Amy is a schizophrenic who has a hard time separating reality from her hallucinations, especially the heinous demon Aka Mana, who she feels manipulates her like a puppet. Add in all these wacky ass people who are mostly disturbed themselves and it’s a recipe for disaster. This film feels and is cut like a fever dream I might have when I can’t keep my medications down, surreal but still all to real. I probably wasn’t in the best mind frame to handle this film but I think there is no better way to watch it than when you’re just a bit off. It adds to its impact.
This movie is all over the place and has some pretty extreme plot elements, including incest, murder, rape, and mental illness. But mixed in with all those extremities stands Reverend Thomas, a kooky spiritualist with a heavy bent on universalism, who believes that “Love doesn’t care, let’s crank up the tunes.” He is the most positive person in the film along with his True Believers.

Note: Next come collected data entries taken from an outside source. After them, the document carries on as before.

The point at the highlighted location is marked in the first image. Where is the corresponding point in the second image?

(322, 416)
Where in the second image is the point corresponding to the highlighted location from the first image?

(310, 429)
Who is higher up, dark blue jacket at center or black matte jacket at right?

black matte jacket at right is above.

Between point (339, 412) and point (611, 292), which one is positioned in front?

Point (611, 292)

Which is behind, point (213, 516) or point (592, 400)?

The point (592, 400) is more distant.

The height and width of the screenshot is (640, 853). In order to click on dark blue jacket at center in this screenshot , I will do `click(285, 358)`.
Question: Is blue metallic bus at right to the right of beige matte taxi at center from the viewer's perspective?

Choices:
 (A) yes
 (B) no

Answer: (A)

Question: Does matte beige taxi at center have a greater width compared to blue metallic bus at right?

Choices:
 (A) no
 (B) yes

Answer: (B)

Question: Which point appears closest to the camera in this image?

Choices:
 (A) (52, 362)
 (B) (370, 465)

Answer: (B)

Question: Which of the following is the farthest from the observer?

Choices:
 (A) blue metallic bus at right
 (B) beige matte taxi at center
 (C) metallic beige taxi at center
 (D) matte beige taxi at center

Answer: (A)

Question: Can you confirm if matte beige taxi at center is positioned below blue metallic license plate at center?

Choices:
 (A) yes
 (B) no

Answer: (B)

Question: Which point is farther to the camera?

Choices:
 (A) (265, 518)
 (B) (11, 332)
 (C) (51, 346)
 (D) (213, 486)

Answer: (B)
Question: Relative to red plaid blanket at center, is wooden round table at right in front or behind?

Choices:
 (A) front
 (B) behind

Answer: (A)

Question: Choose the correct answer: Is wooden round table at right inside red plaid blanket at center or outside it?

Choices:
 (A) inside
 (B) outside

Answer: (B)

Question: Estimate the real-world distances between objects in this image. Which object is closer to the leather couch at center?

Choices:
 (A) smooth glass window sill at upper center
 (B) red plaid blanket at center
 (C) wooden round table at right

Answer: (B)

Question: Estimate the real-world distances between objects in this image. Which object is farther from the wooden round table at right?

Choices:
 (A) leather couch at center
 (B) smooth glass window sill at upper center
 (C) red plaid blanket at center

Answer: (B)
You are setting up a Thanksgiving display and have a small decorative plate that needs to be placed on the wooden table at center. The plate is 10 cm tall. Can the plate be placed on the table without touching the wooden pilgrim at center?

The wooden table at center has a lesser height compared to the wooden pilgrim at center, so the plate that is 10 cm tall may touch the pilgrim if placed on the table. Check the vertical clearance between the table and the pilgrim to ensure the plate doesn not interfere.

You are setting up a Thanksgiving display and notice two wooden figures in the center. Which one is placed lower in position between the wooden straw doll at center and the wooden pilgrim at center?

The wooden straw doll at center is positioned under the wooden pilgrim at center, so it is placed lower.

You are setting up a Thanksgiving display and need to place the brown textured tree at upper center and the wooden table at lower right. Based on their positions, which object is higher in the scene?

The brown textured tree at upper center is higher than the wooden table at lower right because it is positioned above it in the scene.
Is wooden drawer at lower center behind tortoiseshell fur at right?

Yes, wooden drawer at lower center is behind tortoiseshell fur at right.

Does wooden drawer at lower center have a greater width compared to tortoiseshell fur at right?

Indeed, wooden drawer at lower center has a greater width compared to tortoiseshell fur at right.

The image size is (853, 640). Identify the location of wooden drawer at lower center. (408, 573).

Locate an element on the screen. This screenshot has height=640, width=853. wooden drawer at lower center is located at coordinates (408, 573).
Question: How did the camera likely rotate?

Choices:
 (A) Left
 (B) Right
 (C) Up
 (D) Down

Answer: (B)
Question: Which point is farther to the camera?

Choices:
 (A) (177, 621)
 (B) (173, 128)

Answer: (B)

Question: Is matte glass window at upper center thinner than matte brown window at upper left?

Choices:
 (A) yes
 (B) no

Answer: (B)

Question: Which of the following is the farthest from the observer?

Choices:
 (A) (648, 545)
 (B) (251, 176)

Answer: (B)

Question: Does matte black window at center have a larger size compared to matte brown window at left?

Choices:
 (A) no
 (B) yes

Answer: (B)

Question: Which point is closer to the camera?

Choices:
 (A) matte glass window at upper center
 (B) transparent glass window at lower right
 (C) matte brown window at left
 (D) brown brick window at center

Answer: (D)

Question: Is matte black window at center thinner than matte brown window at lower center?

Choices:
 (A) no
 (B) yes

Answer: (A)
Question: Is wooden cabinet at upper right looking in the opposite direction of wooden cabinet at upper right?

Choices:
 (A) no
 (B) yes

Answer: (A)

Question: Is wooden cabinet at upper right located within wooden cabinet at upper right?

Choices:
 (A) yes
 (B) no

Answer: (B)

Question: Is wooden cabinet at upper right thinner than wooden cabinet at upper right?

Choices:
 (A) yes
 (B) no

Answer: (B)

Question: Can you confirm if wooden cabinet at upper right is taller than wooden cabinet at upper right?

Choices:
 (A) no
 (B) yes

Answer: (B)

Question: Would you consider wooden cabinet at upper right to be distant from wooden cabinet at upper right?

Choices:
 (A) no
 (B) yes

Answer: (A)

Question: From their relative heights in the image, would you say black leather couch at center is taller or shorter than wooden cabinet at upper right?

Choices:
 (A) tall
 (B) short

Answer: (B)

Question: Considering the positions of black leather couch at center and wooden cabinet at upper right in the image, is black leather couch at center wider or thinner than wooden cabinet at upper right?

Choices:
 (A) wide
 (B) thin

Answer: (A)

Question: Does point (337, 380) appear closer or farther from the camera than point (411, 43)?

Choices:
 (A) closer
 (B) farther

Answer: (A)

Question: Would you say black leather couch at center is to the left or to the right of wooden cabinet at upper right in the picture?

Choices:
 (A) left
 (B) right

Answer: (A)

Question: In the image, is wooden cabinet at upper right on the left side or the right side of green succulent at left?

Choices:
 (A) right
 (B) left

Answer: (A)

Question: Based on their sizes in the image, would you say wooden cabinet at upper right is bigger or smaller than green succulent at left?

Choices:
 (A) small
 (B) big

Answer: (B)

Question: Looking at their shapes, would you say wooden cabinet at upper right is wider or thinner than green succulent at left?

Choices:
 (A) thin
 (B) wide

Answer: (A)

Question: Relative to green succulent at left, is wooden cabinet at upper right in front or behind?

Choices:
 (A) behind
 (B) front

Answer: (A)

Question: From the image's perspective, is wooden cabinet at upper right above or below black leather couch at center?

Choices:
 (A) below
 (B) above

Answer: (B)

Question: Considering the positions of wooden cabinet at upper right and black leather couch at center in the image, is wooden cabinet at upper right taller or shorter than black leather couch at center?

Kevin Nash plays this role wonderfully and he is the only one who seems to actually care about Amy’s well being. I just wish there was more of him in this film. Cult like leaders are always an attractive element to me, so that’s probably why I’m so enamored with those particular parts of this film. His cotton candy social looked like the chillest thing to attend.
Another great turnout in the film is Mike Bennett as Darsaw Bayton, a perpetually horned up beefcake of a hillbilly, with an interesting perspective on familial relations, even espousing the idea of kissing cousins. He’s a true country casanova, replete with tank top, jeans and a flannel floppy eared hat who seduces one of Amy’s cousins. He’s a welcome addition in this film as he and Nash both help break up some of the depressing bleakness of the film.
The film is riddled with interesting music choices and the editing can be disorienting at times but I thought the film was entertaining. It might have to do largely with the fact that it affected me so strongly because of my current mental state but I highly recommend this film. Nash and Bennett make this good film into a great film and it’s one of my favorite movie purchases of the year. It is by far the oddest thing I’ve watched in 2019 but it will stand proudly in my collection.